▶ [TASK DETAILS]:
Please print out the entries below unchanged and skip the images.

[Transcribed page contents]

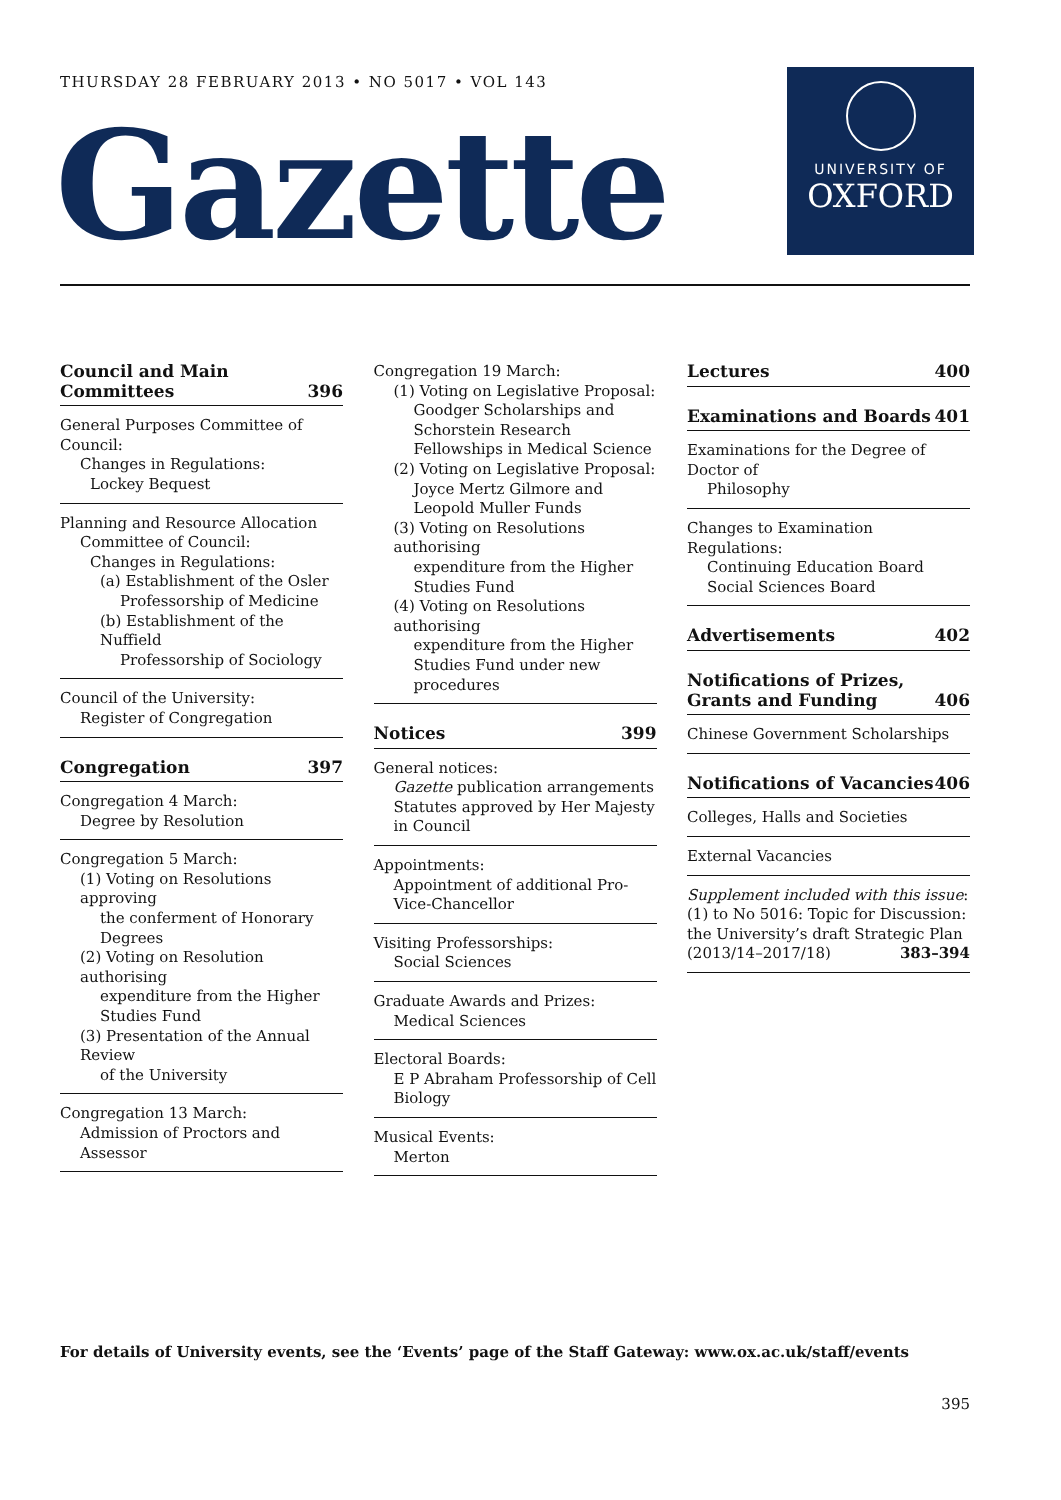THURSDAY 28 FEBRUARY 2013 • NO 5017 • VOL 143
Gazette
UNIVERSITY OF
OXFORD
Council and Main
Committees 396
General Purposes Committee of Council:
Changes in Regulations:
Lockey Bequest
Planning and Resource Allocation
Committee of Council:
Changes in Regulations:
(a) Establishment of the Osler
Professorship of Medicine
(b) Establishment of the Nuffield
Professorship of Sociology
Council of the University:
Register of Congregation
Congregation 397
Congregation 4 March:
Degree by Resolution
Congregation 5 March:
(1) Voting on Resolutions approving
the conferment of Honorary Degrees
(2) Voting on Resolution authorising
expenditure from the Higher Studies Fund
(3) Presentation of the Annual Review
of the University
Congregation 13 March:
Admission of Proctors and Assessor
Congregation 19 March:
(1) Voting on Legislative Proposal:
Goodger Scholarships and Schorstein Research Fellowships in Medical Science
(2) Voting on Legislative Proposal:
Joyce Mertz Gilmore and Leopold Muller Funds
(3) Voting on Resolutions authorising
expenditure from the Higher Studies Fund
(4) Voting on Resolutions authorising
expenditure from the Higher Studies Fund under new procedures
Notices 399
General notices:
Gazette publication arrangements
Statutes approved by Her Majesty in Council
Appointments:
Appointment of additional Pro-Vice-Chancellor
Visiting Professorships:
Social Sciences
Graduate Awards and Prizes:
Medical Sciences
Electoral Boards:
E P Abraham Professorship of Cell Biology
Musical Events:
Merton
Lectures 400
Examinations and Boards 401
Examinations for the Degree of Doctor of
Philosophy
Changes to Examination Regulations:
Continuing Education Board
Social Sciences Board
Advertisements 402
Notifications of Prizes,
Grants and Funding 406
Chinese Government Scholarships
Notifications of Vacancies 406
Colleges, Halls and Societies
External Vacancies
Supplement included with this issue:
(1) to No 5016: Topic for Discussion: the University’s draft Strategic Plan
(2013/14–2017/18) 383–394
For details of University events, see the ‘Events’ page of the Staff Gateway: www.ox.ac.uk/staff/events
395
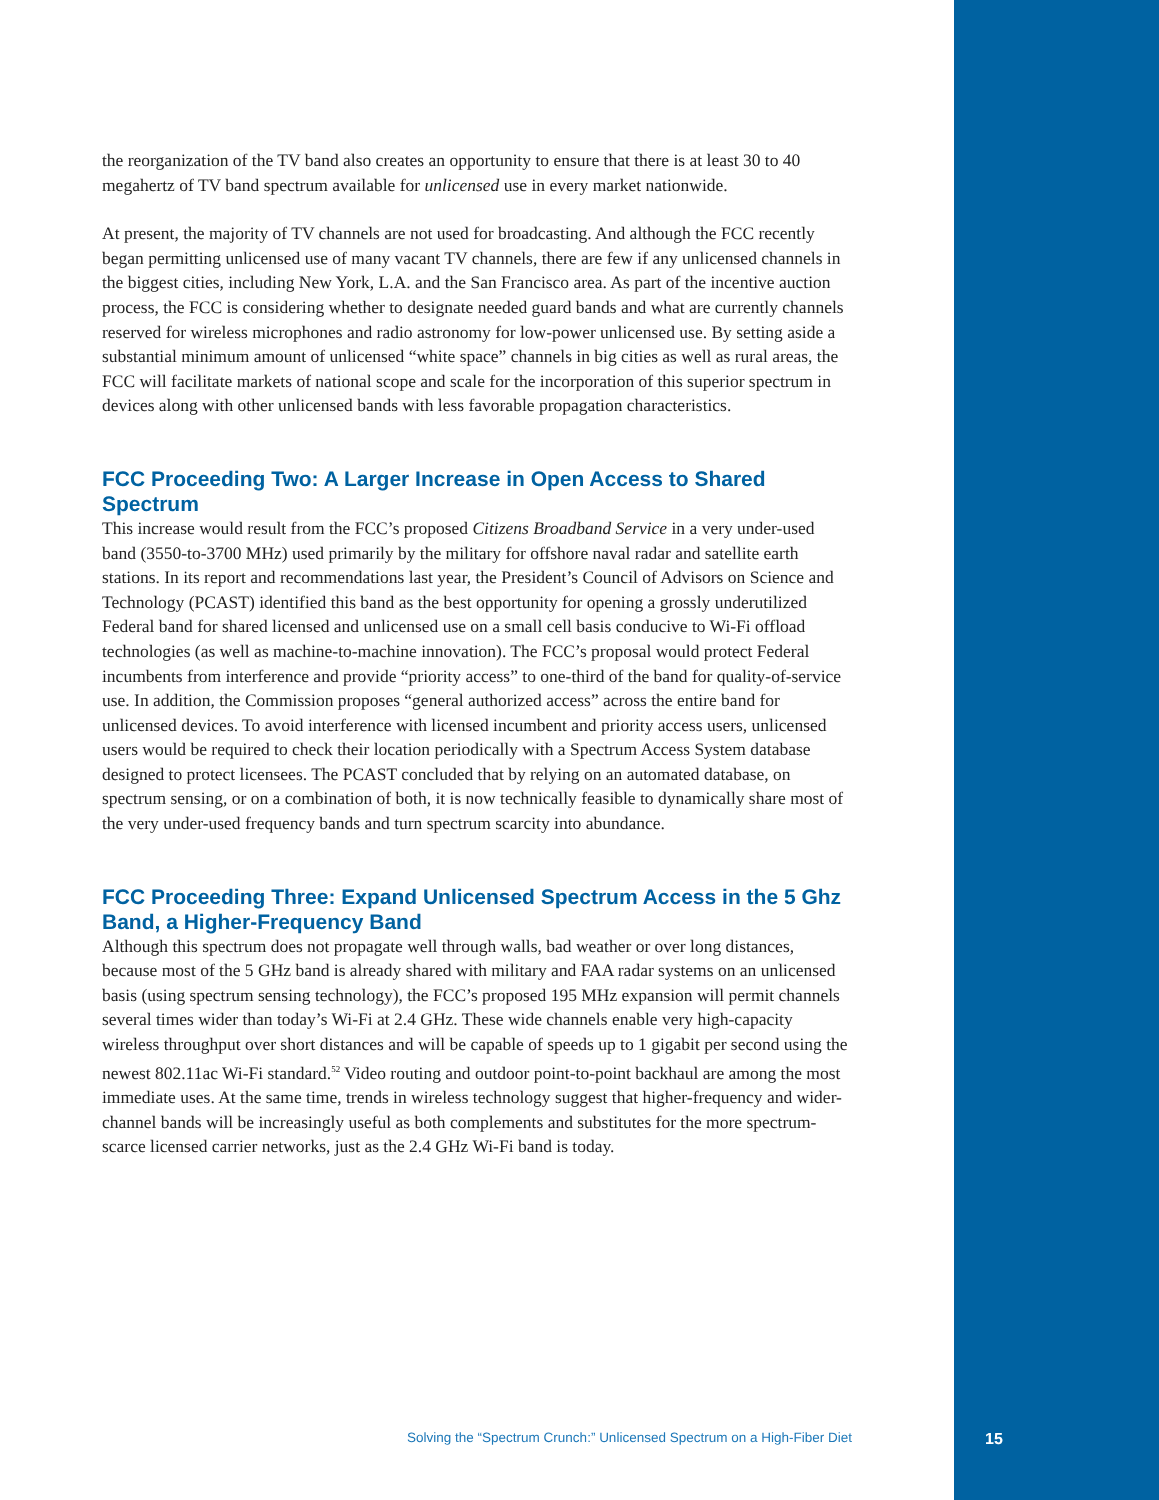the reorganization of the TV band also creates an opportunity to ensure that there is at least 30 to 40 megahertz of TV band spectrum available for unlicensed use in every market nationwide.
At present, the majority of TV channels are not used for broadcasting. And although the FCC recently began permitting unlicensed use of many vacant TV channels, there are few if any unlicensed channels in the biggest cities, including New York, L.A. and the San Francisco area. As part of the incentive auction process, the FCC is considering whether to designate needed guard bands and what are currently channels reserved for wireless microphones and radio astronomy for low-power unlicensed use. By setting aside a substantial minimum amount of unlicensed “white space” channels in big cities as well as rural areas, the FCC will facilitate markets of national scope and scale for the incorporation of this superior spectrum in devices along with other unlicensed bands with less favorable propagation characteristics.
FCC Proceeding Two: A Larger Increase in Open Access to Shared Spectrum
This increase would result from the FCC’s proposed Citizens Broadband Service in a very under-used band (3550-to-3700 MHz) used primarily by the military for offshore naval radar and satellite earth stations. In its report and recommendations last year, the President’s Council of Advisors on Science and Technology (PCAST) identified this band as the best opportunity for opening a grossly underutilized Federal band for shared licensed and unlicensed use on a small cell basis conducive to Wi-Fi offload technologies (as well as machine-to-machine innovation). The FCC’s proposal would protect Federal incumbents from interference and provide “priority access” to one-third of the band for quality-of-service use. In addition, the Commission proposes “general authorized access” across the entire band for unlicensed devices. To avoid interference with licensed incumbent and priority access users, unlicensed users would be required to check their location periodically with a Spectrum Access System database designed to protect licensees. The PCAST concluded that by relying on an automated database, on spectrum sensing, or on a combination of both, it is now technically feasible to dynamically share most of the very under-used frequency bands and turn spectrum scarcity into abundance.
FCC Proceeding Three: Expand Unlicensed Spectrum Access in the 5 Ghz Band, a Higher-Frequency Band
Although this spectrum does not propagate well through walls, bad weather or over long distances, because most of the 5 GHz band is already shared with military and FAA radar systems on an unlicensed basis (using spectrum sensing technology), the FCC’s proposed 195 MHz expansion will permit channels several times wider than today’s Wi-Fi at 2.4 GHz. These wide channels enable very high-capacity wireless throughput over short distances and will be capable of speeds up to 1 gigabit per second using the newest 802.11ac Wi-Fi standard.<sup>52</sup> Video routing and outdoor point-to-point backhaul are among the most immediate uses. At the same time, trends in wireless technology suggest that higher-frequency and wider-channel bands will be increasingly useful as both complements and substitutes for the more spectrum-scarce licensed carrier networks, just as the 2.4 GHz Wi-Fi band is today.
Solving the “Spectrum Crunch:” Unlicensed Spectrum on a High-Fiber Diet 15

▶ [SOLUTION]:
THURSDAY 28 FEBRUARY 2013 • NO 5017 • VOL 143
Gazette
UNIVERSITY OF
OXFORD
Council and Main
Committees 396
General Purposes Committee of Council:
Changes in Regulations:
Lockey Bequest
Planning and Resource Allocation
Committee of Council:
Changes in Regulations:
(a) Establishment of the Osler
Professorship of Medicine
(b) Establishment of the Nuffield
Professorship of Sociology
Council of the University:
Register of Congregation
Congregation 397
Congregation 4 March:
Degree by Resolution
Congregation 5 March:
(1) Voting on Resolutions approving
the conferment of Honorary Degrees
(2) Voting on Resolution authorising
expenditure from the Higher Studies Fund
(3) Presentation of the Annual Review
of the University
Congregation 13 March:
Admission of Proctors and Assessor
Congregation 19 March:
(1) Voting on Legislative Proposal:
Goodger Scholarships and Schorstein Research Fellowships in Medical Science
(2) Voting on Legislative Proposal:
Joyce Mertz Gilmore and Leopold Muller Funds
(3) Voting on Resolutions authorising
expenditure from the Higher Studies Fund
(4) Voting on Resolutions authorising
expenditure from the Higher Studies Fund under new procedures
Notices 399
General notices:
Gazette publication arrangements
Statutes approved by Her Majesty in Council
Appointments:
Appointment of additional Pro-Vice-Chancellor
Visiting Professorships:
Social Sciences
Graduate Awards and Prizes:
Medical Sciences
Electoral Boards:
E P Abraham Professorship of Cell Biology
Musical Events:
Merton
Lectures 400
Examinations and Boards 401
Examinations for the Degree of Doctor of
Philosophy
Changes to Examination Regulations:
Continuing Education Board
Social Sciences Board
Advertisements 402
Notifications of Prizes,
Grants and Funding 406
Chinese Government Scholarships
Notifications of Vacancies 406
Colleges, Halls and Societies
External Vacancies
Supplement included with this issue:
(1) to No 5016: Topic for Discussion: the University’s draft Strategic Plan
(2013/14–2017/18) 383–394
For details of University events, see the ‘Events’ page of the Staff Gateway: www.ox.ac.uk/staff/events
395
the reorganization of the TV band also creates an opportunity to ensure that there is at least 30 to 40 megahertz of TV band spectrum available for unlicensed use in every market nationwide.
At present, the majority of TV channels are not used for broadcasting. And although the FCC recently began permitting unlicensed use of many vacant TV channels, there are few if any unlicensed channels in the biggest cities, including New York, L.A. and the San Francisco area. As part of the incentive auction process, the FCC is considering whether to designate needed guard bands and what are currently channels reserved for wireless microphones and radio astronomy for low-power unlicensed use. By setting aside a substantial minimum amount of unlicensed “white space” channels in big cities as well as rural areas, the FCC will facilitate markets of national scope and scale for the incorporation of this superior spectrum in devices along with other unlicensed bands with less favorable propagation characteristics.
FCC Proceeding Two: A Larger Increase in Open Access to Shared Spectrum
This increase would result from the FCC’s proposed Citizens Broadband Service in a very under-used band (3550-to-3700 MHz) used primarily by the military for offshore naval radar and satellite earth stations. In its report and recommendations last year, the President’s Council of Advisors on Science and Technology (PCAST) identified this band as the best opportunity for opening a grossly underutilized Federal band for shared licensed and unlicensed use on a small cell basis conducive to Wi-Fi offload technologies (as well as machine-to-machine innovation). The FCC’s proposal would protect Federal incumbents from interference and provide “priority access” to one-third of the band for quality-of-service use. In addition, the Commission proposes “general authorized access” across the entire band for unlicensed devices. To avoid interference with licensed incumbent and priority access users, unlicensed users would be required to check their location periodically with a Spectrum Access System database designed to protect licensees. The PCAST concluded that by relying on an automated database, on spectrum sensing, or on a combination of both, it is now technically feasible to dynamically share most of the very under-used frequency bands and turn spectrum scarcity into abundance.
FCC Proceeding Three: Expand Unlicensed Spectrum Access in the 5 Ghz Band, a Higher-Frequency Band
Although this spectrum does not propagate well through walls, bad weather or over long distances, because most of the 5 GHz band is already shared with military and FAA radar systems on an unlicensed basis (using spectrum sensing technology), the FCC’s proposed 195 MHz expansion will permit channels several times wider than today’s Wi-Fi at 2.4 GHz. These wide channels enable very high-capacity wireless throughput over short distances and will be capable of speeds up to 1 gigabit per second using the newest 802.11ac Wi-Fi standard.<sup>52</sup> Video routing and outdoor point-to-point backhaul are among the most immediate uses. At the same time, trends in wireless technology suggest that higher-frequency and wider-channel bands will be increasingly useful as both complements and substitutes for the more spectrum-scarce licensed carrier networks, just as the 2.4 GHz Wi-Fi band is today.
Solving the “Spectrum Crunch:” Unlicensed Spectrum on a High-Fiber Diet 15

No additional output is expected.